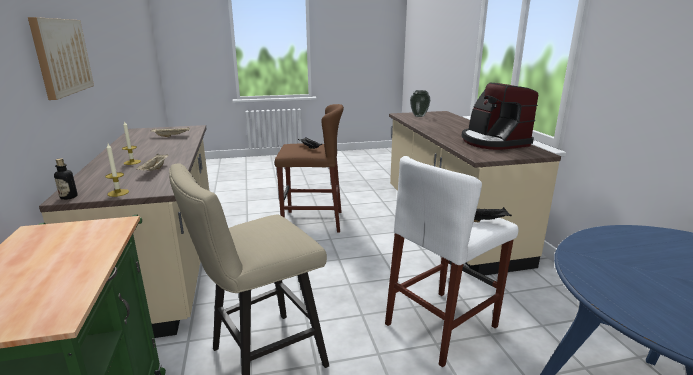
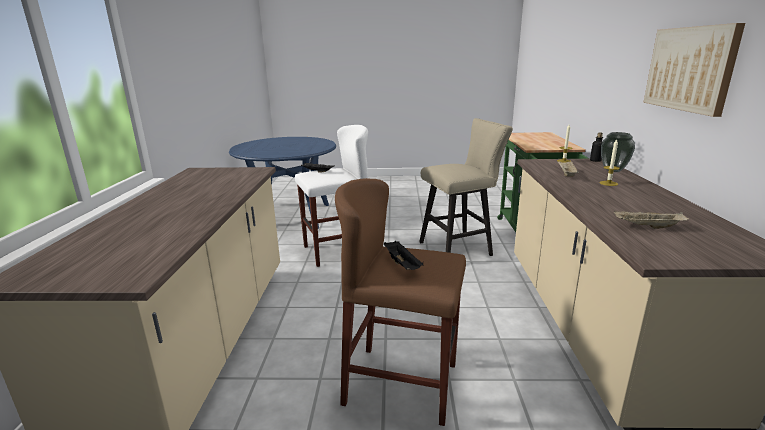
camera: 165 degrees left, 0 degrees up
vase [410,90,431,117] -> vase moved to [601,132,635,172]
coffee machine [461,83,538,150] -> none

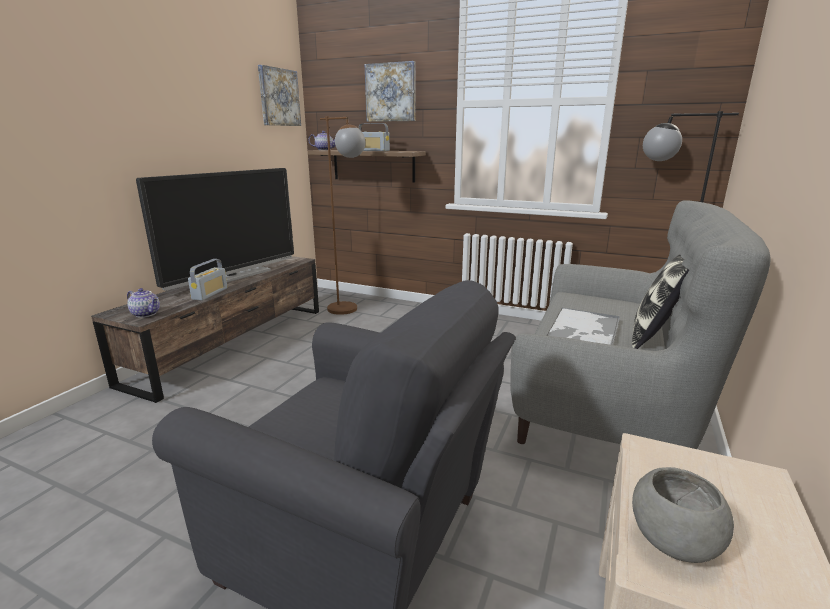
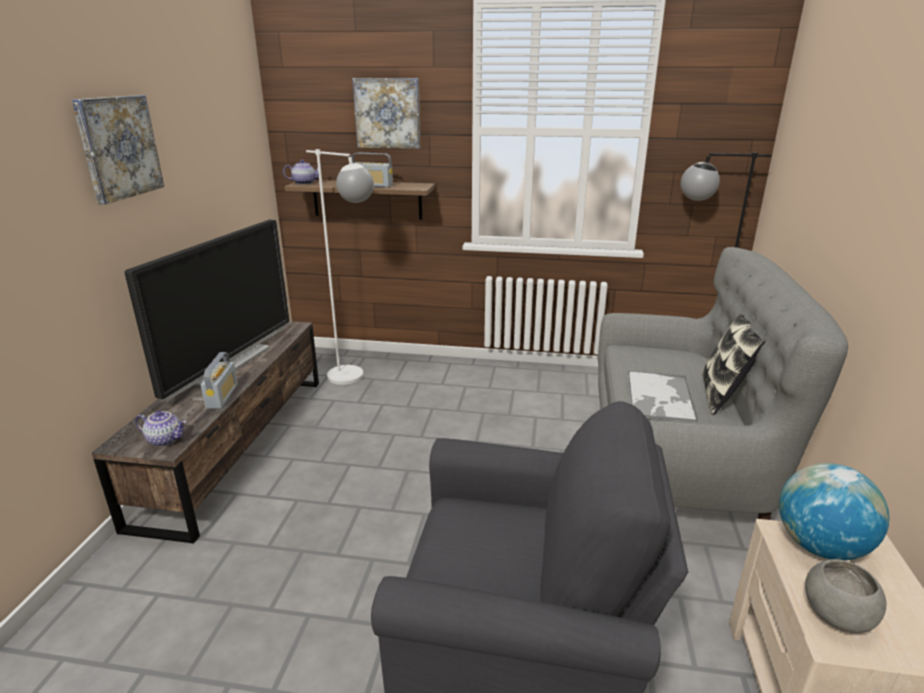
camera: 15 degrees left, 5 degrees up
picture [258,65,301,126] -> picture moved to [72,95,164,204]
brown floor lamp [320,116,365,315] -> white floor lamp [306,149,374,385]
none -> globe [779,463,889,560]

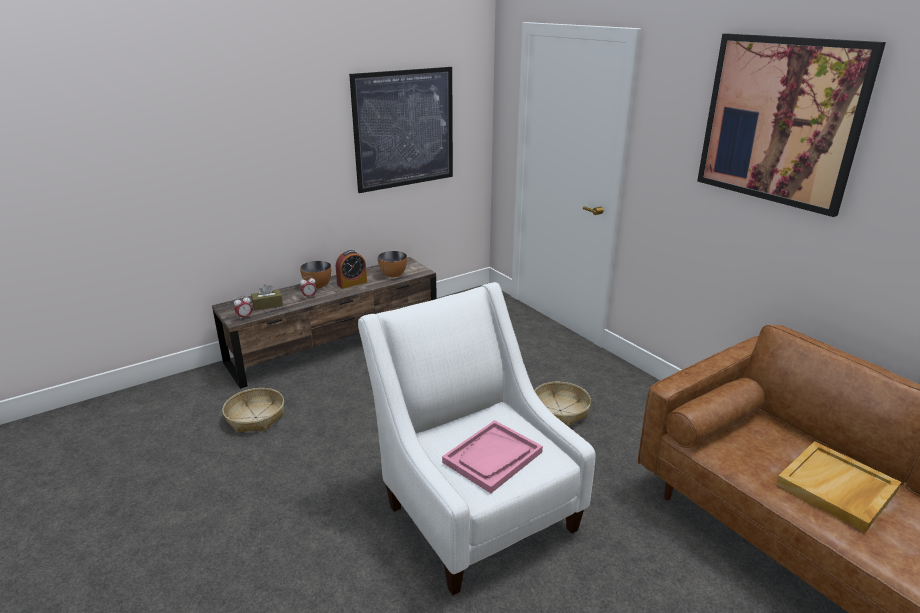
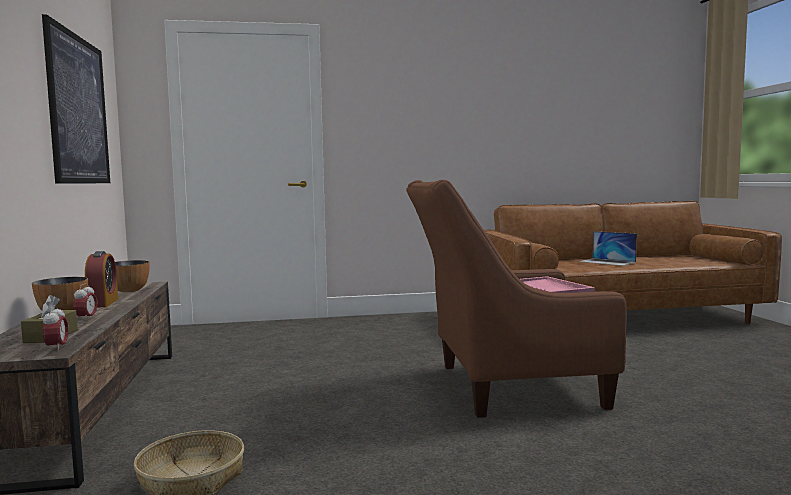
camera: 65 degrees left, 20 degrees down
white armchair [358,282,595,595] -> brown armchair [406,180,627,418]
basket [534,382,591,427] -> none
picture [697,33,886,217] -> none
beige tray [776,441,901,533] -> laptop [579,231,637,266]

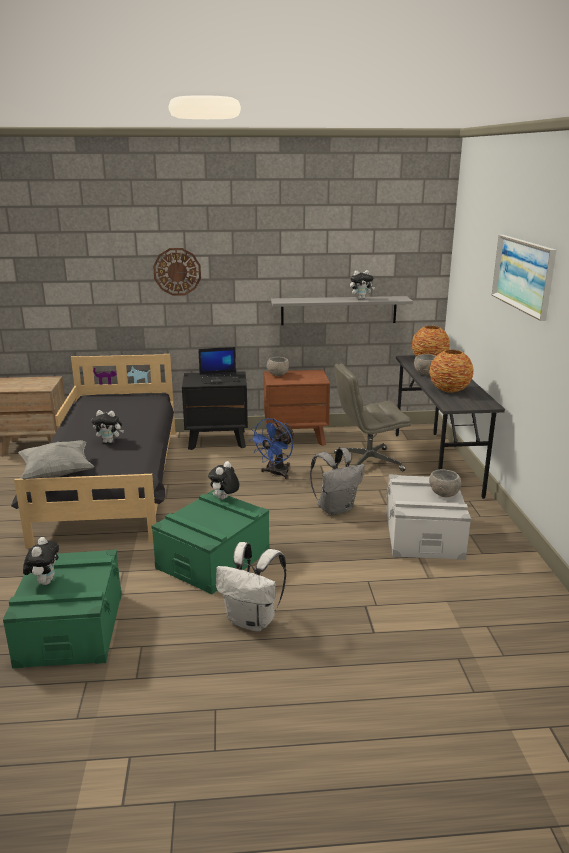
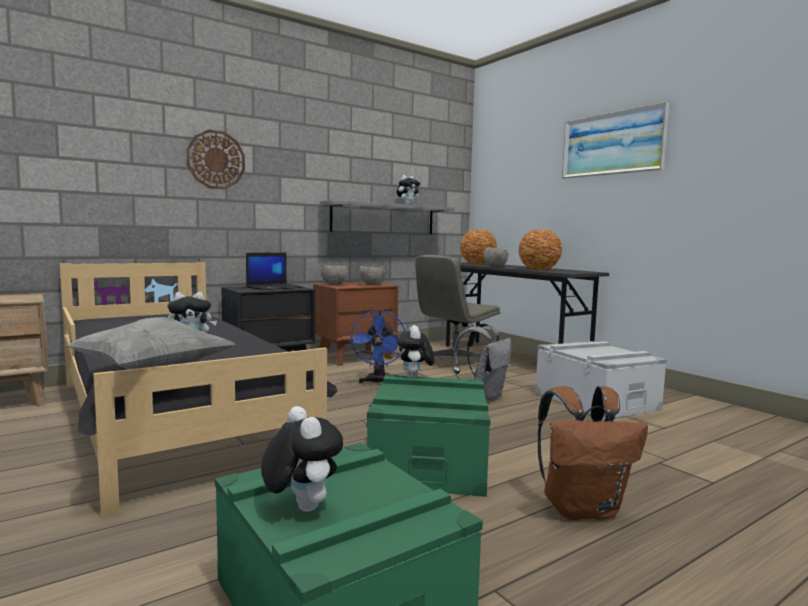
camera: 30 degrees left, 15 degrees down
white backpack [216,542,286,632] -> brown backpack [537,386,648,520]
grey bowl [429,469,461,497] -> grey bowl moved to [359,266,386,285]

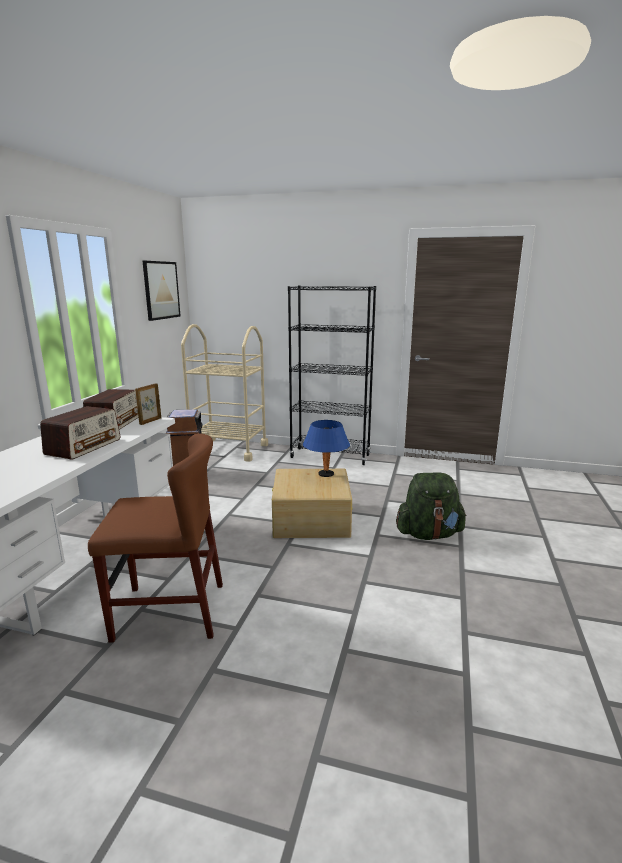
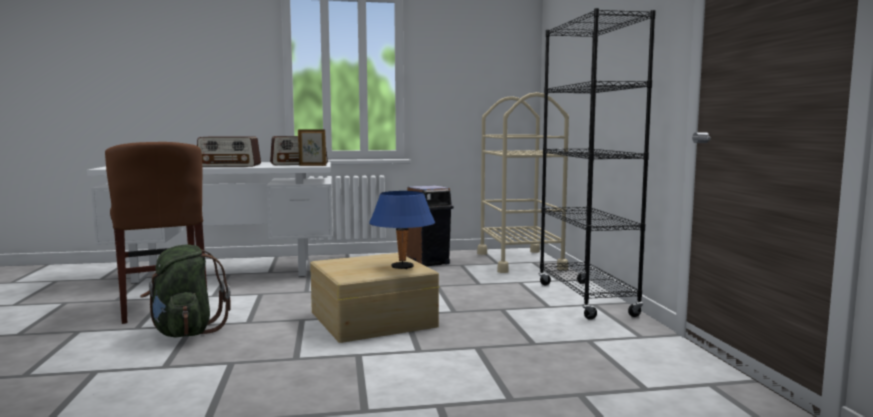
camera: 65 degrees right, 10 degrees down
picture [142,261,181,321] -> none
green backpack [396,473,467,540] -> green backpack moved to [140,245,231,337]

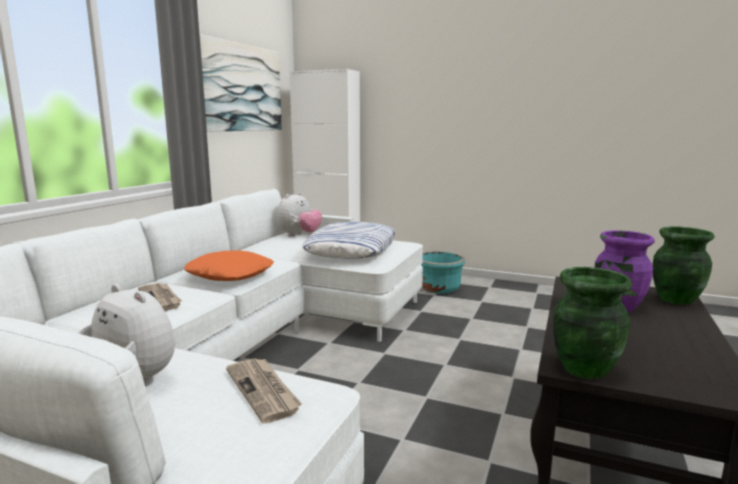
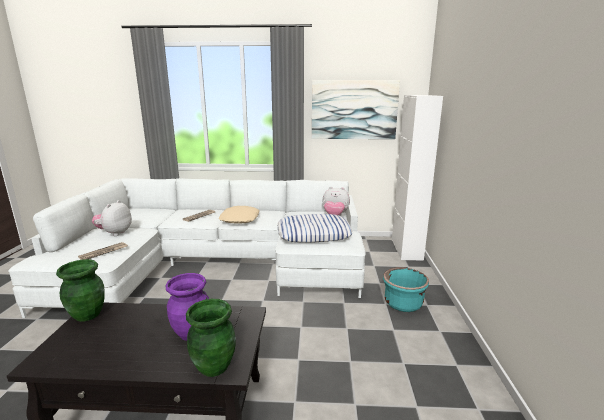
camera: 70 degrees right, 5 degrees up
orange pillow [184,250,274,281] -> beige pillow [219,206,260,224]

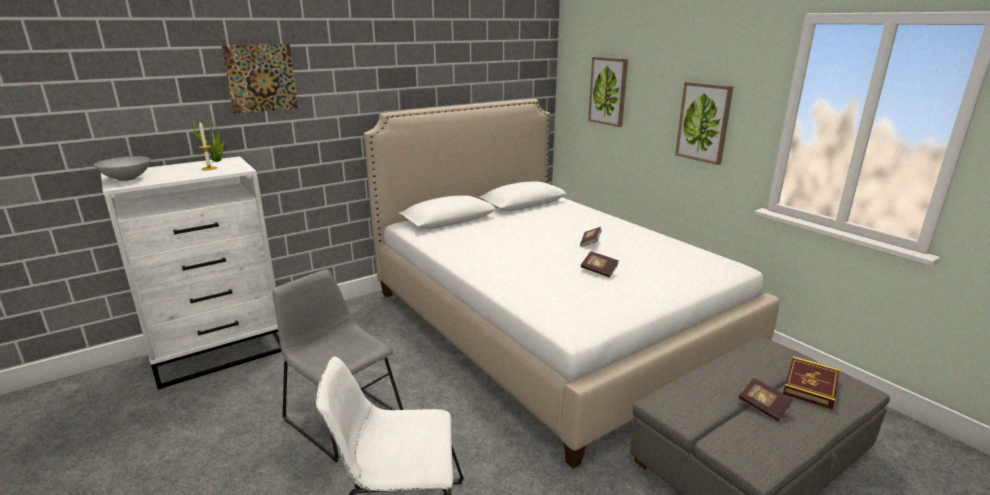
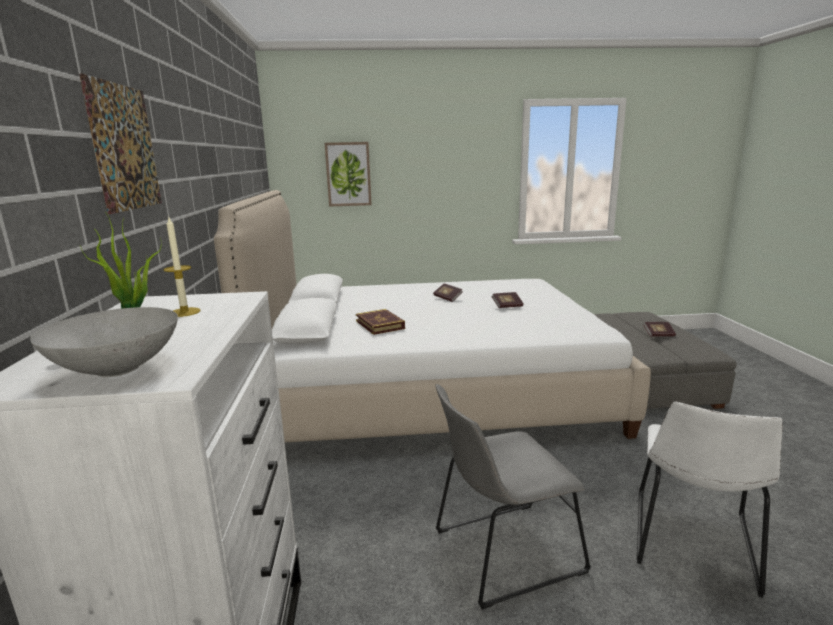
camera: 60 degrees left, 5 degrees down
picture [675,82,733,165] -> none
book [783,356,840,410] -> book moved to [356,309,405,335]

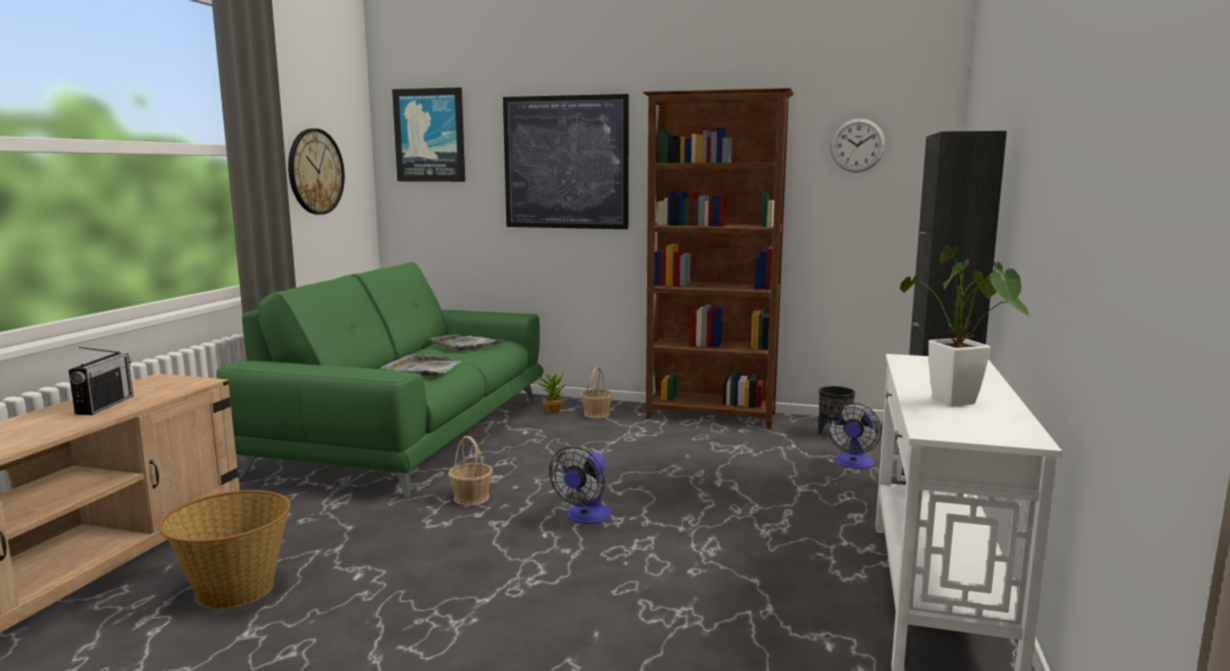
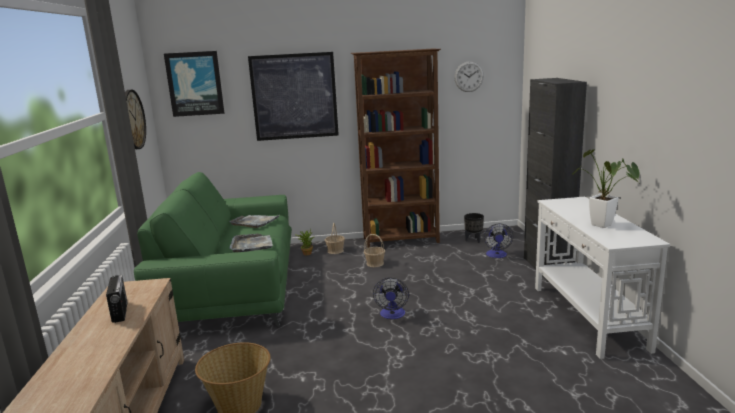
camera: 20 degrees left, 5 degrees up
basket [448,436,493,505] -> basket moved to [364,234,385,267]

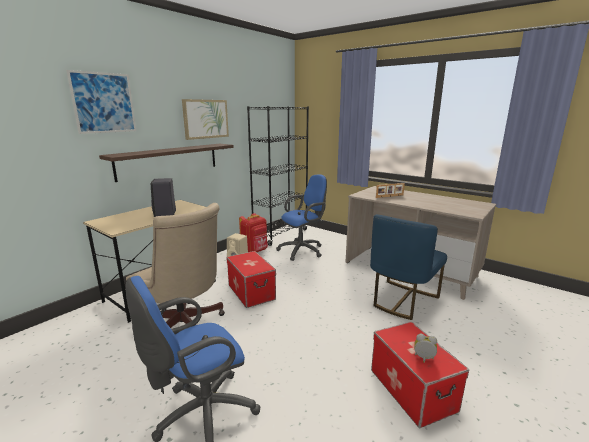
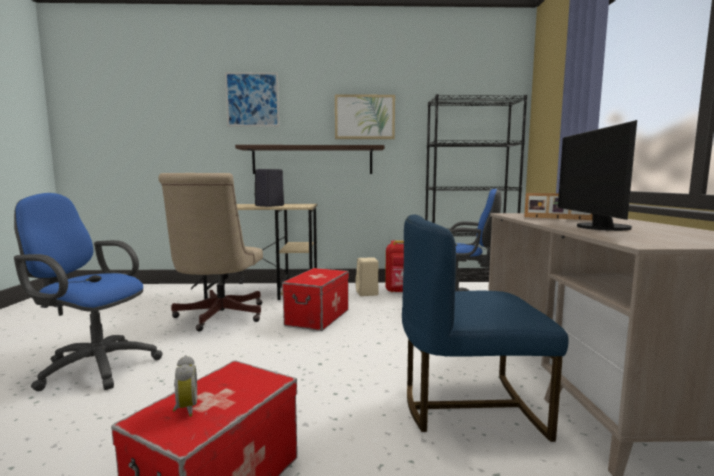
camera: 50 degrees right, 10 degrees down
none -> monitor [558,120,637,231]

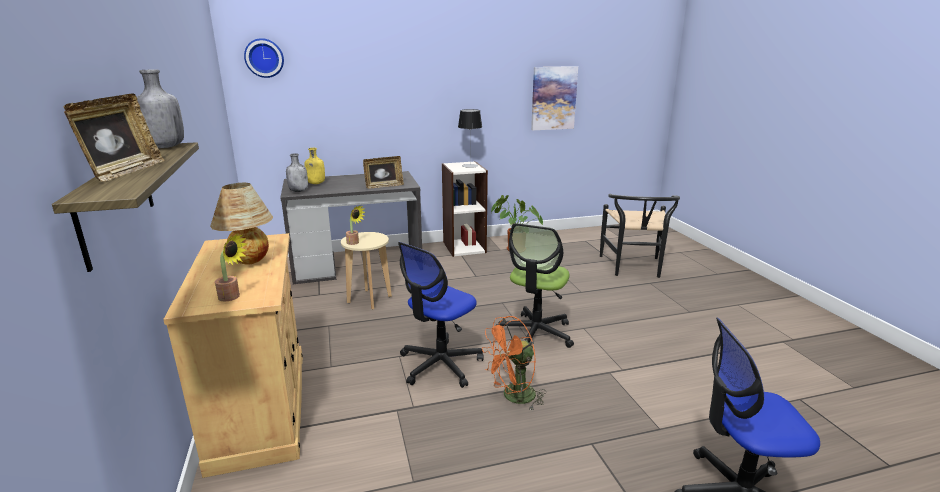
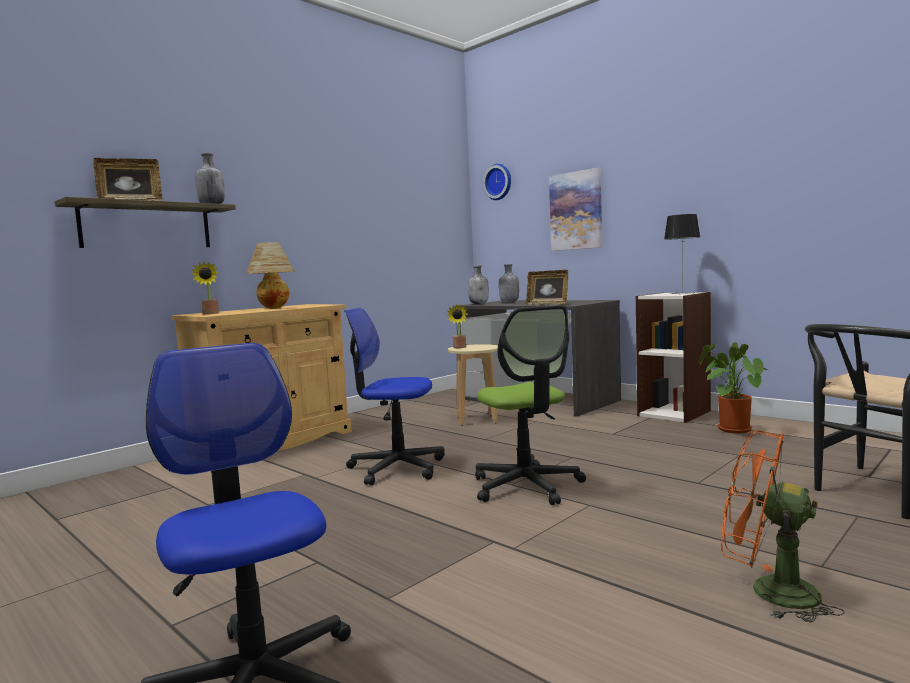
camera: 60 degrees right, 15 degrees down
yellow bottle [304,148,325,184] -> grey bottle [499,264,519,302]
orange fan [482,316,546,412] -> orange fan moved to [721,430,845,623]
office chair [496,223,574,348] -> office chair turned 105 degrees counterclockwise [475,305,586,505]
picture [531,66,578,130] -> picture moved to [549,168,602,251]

--------------------

Retype the records above word for word, from their first line through the line containing "camera: 60 degrees left, 5 degrees down", and leave out every picture.

camera: 165 degrees left, 0 degrees up
vase [410,90,431,117] -> vase moved to [601,132,635,172]
coffee machine [461,83,538,150] -> none

camera: 15 degrees left, 5 degrees up
picture [258,65,301,126] -> picture moved to [72,95,164,204]
brown floor lamp [320,116,365,315] -> white floor lamp [306,149,374,385]
none -> globe [779,463,889,560]

camera: 65 degrees left, 20 degrees down
white armchair [358,282,595,595] -> brown armchair [406,180,627,418]
basket [534,382,591,427] -> none
picture [697,33,886,217] -> none
beige tray [776,441,901,533] -> laptop [579,231,637,266]

camera: 30 degrees left, 15 degrees down
white backpack [216,542,286,632] -> brown backpack [537,386,648,520]
grey bowl [429,469,461,497] -> grey bowl moved to [359,266,386,285]

camera: 65 degrees right, 10 degrees down
picture [142,261,181,321] -> none
green backpack [396,473,467,540] -> green backpack moved to [140,245,231,337]

camera: 70 degrees right, 5 degrees up
orange pillow [184,250,274,281] -> beige pillow [219,206,260,224]

camera: 60 degrees left, 5 degrees down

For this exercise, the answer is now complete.